- _Exercise data_:
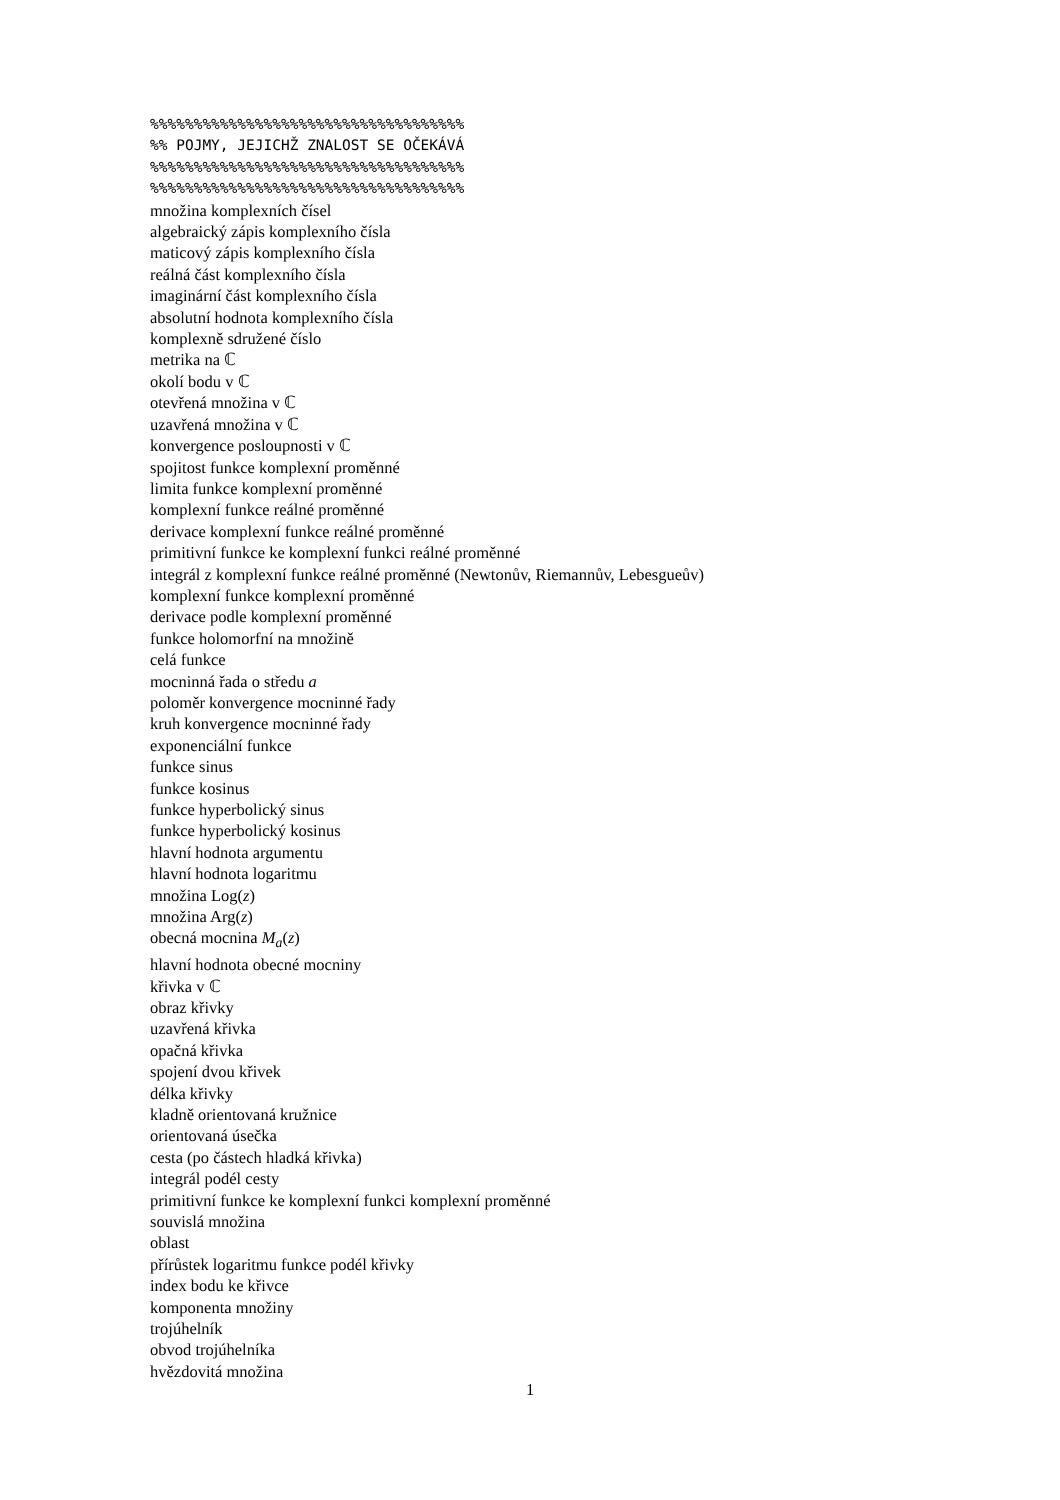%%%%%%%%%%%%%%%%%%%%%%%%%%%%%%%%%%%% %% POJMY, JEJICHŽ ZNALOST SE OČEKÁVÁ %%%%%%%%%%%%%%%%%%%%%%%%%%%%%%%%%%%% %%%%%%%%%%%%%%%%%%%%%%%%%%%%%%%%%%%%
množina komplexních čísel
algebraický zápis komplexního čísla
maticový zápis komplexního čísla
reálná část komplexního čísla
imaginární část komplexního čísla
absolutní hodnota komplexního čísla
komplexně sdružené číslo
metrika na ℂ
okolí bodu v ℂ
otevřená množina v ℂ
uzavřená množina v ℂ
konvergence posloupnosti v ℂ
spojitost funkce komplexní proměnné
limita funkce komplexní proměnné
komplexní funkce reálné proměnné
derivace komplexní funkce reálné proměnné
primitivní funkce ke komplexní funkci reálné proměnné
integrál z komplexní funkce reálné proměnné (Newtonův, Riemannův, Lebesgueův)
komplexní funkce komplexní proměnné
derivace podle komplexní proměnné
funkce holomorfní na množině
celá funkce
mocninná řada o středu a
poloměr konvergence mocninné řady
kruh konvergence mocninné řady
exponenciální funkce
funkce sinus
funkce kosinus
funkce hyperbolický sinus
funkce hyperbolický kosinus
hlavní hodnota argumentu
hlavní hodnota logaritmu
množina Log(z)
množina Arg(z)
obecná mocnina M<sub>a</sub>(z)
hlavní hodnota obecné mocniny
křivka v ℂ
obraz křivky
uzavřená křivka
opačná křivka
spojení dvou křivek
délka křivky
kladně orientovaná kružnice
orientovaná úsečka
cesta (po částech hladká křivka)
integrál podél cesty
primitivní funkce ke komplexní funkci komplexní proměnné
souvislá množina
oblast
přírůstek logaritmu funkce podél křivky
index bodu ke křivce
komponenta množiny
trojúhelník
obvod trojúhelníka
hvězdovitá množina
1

--

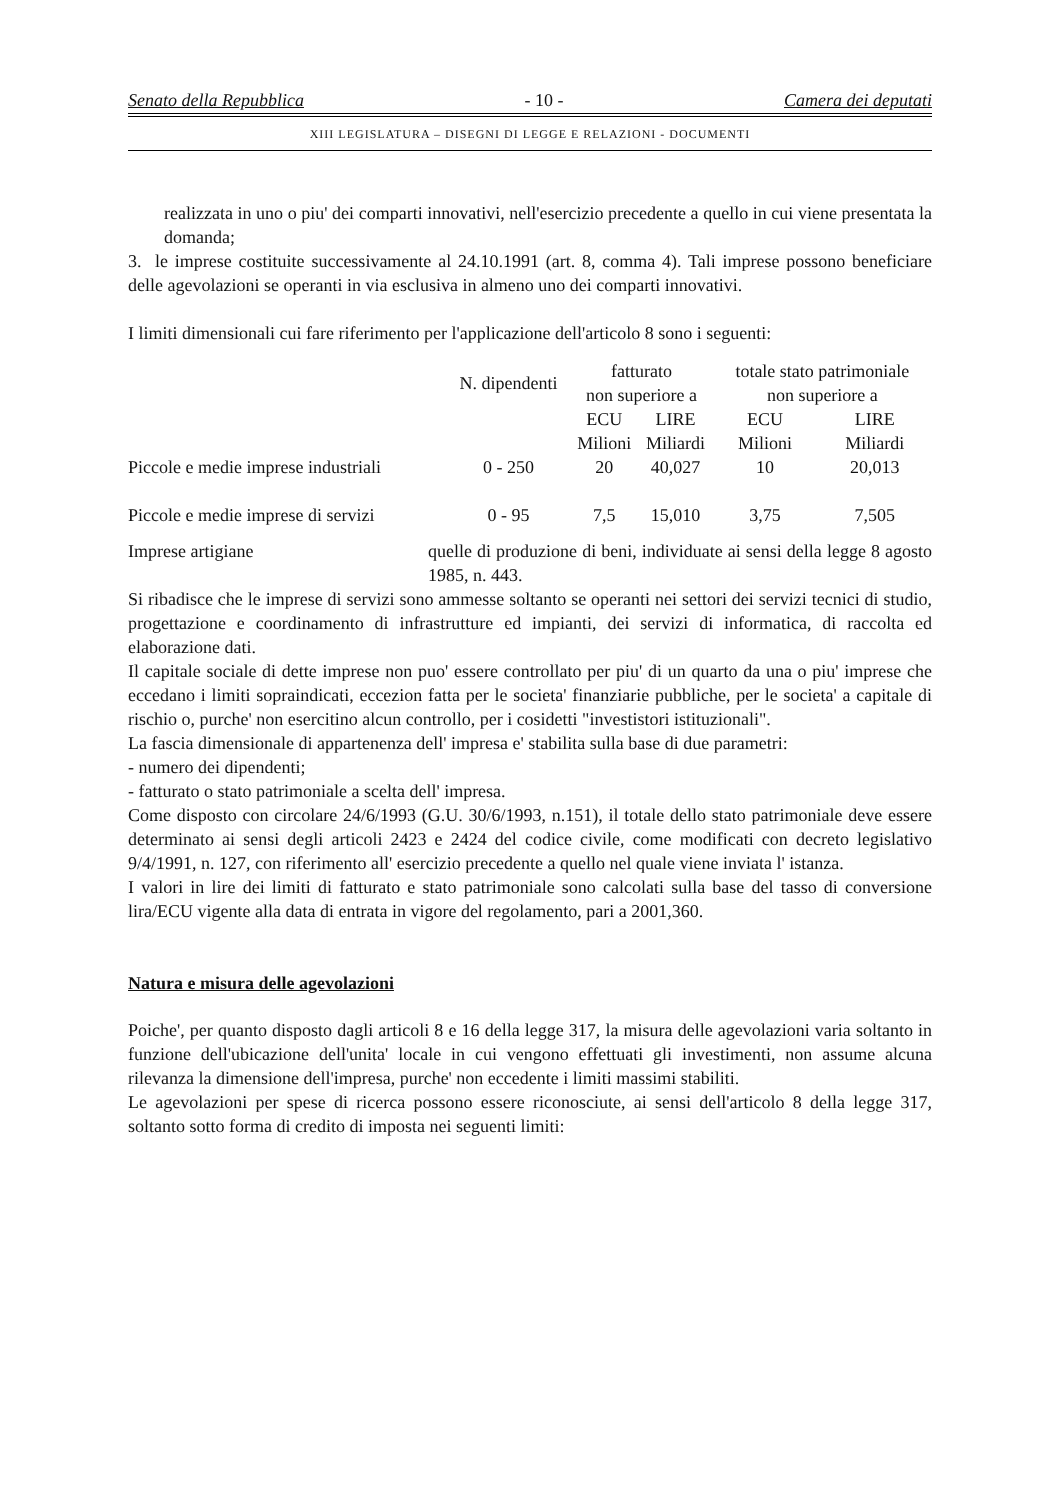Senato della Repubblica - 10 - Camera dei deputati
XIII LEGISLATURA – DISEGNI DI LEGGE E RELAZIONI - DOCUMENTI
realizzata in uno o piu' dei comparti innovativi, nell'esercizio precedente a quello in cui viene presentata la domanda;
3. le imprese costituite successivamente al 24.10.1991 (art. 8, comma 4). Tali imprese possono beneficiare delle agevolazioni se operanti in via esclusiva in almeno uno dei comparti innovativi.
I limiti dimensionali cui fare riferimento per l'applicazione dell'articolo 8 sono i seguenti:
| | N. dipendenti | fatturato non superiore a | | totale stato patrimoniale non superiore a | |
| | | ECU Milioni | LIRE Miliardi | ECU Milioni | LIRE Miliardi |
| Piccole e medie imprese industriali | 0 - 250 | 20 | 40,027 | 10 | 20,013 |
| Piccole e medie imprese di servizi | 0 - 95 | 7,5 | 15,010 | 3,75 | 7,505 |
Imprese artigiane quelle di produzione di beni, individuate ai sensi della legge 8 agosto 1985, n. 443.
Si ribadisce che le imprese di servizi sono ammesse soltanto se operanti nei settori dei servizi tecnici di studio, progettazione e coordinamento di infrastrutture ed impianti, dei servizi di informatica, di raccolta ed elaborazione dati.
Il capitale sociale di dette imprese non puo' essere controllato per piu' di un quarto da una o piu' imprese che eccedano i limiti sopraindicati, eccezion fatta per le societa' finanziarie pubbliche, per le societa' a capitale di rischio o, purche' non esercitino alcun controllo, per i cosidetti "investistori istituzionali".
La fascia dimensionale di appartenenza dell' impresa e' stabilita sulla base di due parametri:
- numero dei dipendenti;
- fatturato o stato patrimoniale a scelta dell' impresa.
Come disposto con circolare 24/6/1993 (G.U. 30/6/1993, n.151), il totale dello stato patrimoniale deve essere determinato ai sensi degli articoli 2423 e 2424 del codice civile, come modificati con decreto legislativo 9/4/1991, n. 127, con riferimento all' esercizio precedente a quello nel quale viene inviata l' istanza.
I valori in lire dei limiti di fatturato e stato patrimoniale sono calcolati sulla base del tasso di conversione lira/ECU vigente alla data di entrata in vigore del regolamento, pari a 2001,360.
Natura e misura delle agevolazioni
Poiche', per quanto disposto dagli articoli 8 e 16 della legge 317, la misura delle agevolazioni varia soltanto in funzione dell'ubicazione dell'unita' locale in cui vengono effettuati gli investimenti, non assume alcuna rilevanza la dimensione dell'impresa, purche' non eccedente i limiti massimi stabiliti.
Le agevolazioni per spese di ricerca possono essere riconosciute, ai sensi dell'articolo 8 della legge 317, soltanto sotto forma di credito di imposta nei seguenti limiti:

- _Your instructions_:
Begin at the line in the entries above that has "POJMY, JEJICHŽ ZNALOST", stop after the line that has "délka křivky", and output exactly those lines without pictures.

- _Task output_:
%%%%%%%%%%%%%%%%%%%%%%%%%%%%%%%%%%%% %% POJMY, JEJICHŽ ZNALOST SE OČEKÁVÁ %%%%%%%%%%%%%%%%%%%%%%%%%%%%%%%%%%%% %%%%%%%%%%%%%%%%%%%%%%%%%%%%%%%%%%%%
množina komplexních čísel
algebraický zápis komplexního čísla
maticový zápis komplexního čísla
reálná část komplexního čísla
imaginární část komplexního čísla
absolutní hodnota komplexního čísla
komplexně sdružené číslo
metrika na ℂ
okolí bodu v ℂ
otevřená množina v ℂ
uzavřená množina v ℂ
konvergence posloupnosti v ℂ
spojitost funkce komplexní proměnné
limita funkce komplexní proměnné
komplexní funkce reálné proměnné
derivace komplexní funkce reálné proměnné
primitivní funkce ke komplexní funkci reálné proměnné
integrál z komplexní funkce reálné proměnné (Newtonův, Riemannův, Lebesgueův)
komplexní funkce komplexní proměnné
derivace podle komplexní proměnné
funkce holomorfní na množině
celá funkce
mocninná řada o středu a
poloměr konvergence mocninné řady
kruh konvergence mocninné řady
exponenciální funkce
funkce sinus
funkce kosinus
funkce hyperbolický sinus
funkce hyperbolický kosinus
hlavní hodnota argumentu
hlavní hodnota logaritmu
množina Log(z)
množina Arg(z)
obecná mocnina M<sub>a</sub>(z)
hlavní hodnota obecné mocniny
křivka v ℂ
obraz křivky
uzavřená křivka
opačná křivka
spojení dvou křivek
délka křivky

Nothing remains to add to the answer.